══ STORED DATA ══

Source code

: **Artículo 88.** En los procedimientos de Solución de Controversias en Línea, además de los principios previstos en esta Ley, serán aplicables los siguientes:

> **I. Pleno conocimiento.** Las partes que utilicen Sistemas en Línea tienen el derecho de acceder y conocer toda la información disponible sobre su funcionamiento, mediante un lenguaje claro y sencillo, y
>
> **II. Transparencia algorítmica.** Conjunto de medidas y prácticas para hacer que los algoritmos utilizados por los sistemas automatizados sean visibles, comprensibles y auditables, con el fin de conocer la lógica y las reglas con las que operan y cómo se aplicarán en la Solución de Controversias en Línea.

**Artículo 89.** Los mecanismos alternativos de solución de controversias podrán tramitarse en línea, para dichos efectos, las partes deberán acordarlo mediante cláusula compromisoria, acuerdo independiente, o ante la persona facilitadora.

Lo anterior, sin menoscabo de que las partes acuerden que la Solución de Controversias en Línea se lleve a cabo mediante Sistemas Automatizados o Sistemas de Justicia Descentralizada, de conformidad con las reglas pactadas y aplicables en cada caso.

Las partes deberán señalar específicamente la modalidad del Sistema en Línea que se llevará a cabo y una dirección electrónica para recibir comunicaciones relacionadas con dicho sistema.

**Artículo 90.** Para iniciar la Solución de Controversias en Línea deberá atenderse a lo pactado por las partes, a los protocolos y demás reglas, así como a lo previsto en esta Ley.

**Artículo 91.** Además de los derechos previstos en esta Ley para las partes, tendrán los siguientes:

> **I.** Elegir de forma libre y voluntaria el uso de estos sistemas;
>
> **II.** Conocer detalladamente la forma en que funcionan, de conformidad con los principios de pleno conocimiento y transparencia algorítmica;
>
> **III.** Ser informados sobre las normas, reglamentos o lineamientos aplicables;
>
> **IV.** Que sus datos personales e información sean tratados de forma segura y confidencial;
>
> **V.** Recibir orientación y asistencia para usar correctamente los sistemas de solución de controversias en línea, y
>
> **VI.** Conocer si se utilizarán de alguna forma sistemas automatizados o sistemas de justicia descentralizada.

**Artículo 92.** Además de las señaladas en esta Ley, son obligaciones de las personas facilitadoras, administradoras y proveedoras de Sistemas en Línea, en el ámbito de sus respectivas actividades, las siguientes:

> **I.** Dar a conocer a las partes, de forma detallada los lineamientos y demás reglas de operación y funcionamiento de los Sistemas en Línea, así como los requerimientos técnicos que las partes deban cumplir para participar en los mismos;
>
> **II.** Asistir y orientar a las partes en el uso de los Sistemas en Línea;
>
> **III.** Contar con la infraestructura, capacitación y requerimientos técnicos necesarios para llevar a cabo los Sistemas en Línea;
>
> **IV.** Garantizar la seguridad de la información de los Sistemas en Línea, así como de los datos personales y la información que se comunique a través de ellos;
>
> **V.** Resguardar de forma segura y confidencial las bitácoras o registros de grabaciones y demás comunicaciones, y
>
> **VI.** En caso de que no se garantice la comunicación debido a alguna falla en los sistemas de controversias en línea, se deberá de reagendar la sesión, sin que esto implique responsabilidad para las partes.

═══

### [WHAT IS NEEDED]
From the entries above, extract only the lines running from the one containing "y sencillo, y" through the one containing "la persona facilitadora.", inclusive.

### [EXPECTED ANSWER]
> **I. Pleno conocimiento.** Las partes que utilicen Sistemas en Línea tienen el derecho de acceder y conocer toda la información disponible sobre su funcionamiento, mediante un lenguaje claro y sencillo, y
>
> **II. Transparencia algorítmica.** Conjunto de medidas y prácticas para hacer que los algoritmos utilizados por los sistemas automatizados sean visibles, comprensibles y auditables, con el fin de conocer la lógica y las reglas con las que operan y cómo se aplicarán en la Solución de Controversias en Línea.

**Artículo 89.** Los mecanismos alternativos de solución de controversias podrán tramitarse en línea, para dichos efectos, las partes deberán acordarlo mediante cláusula compromisoria, acuerdo independiente, o ante la persona facilitadora.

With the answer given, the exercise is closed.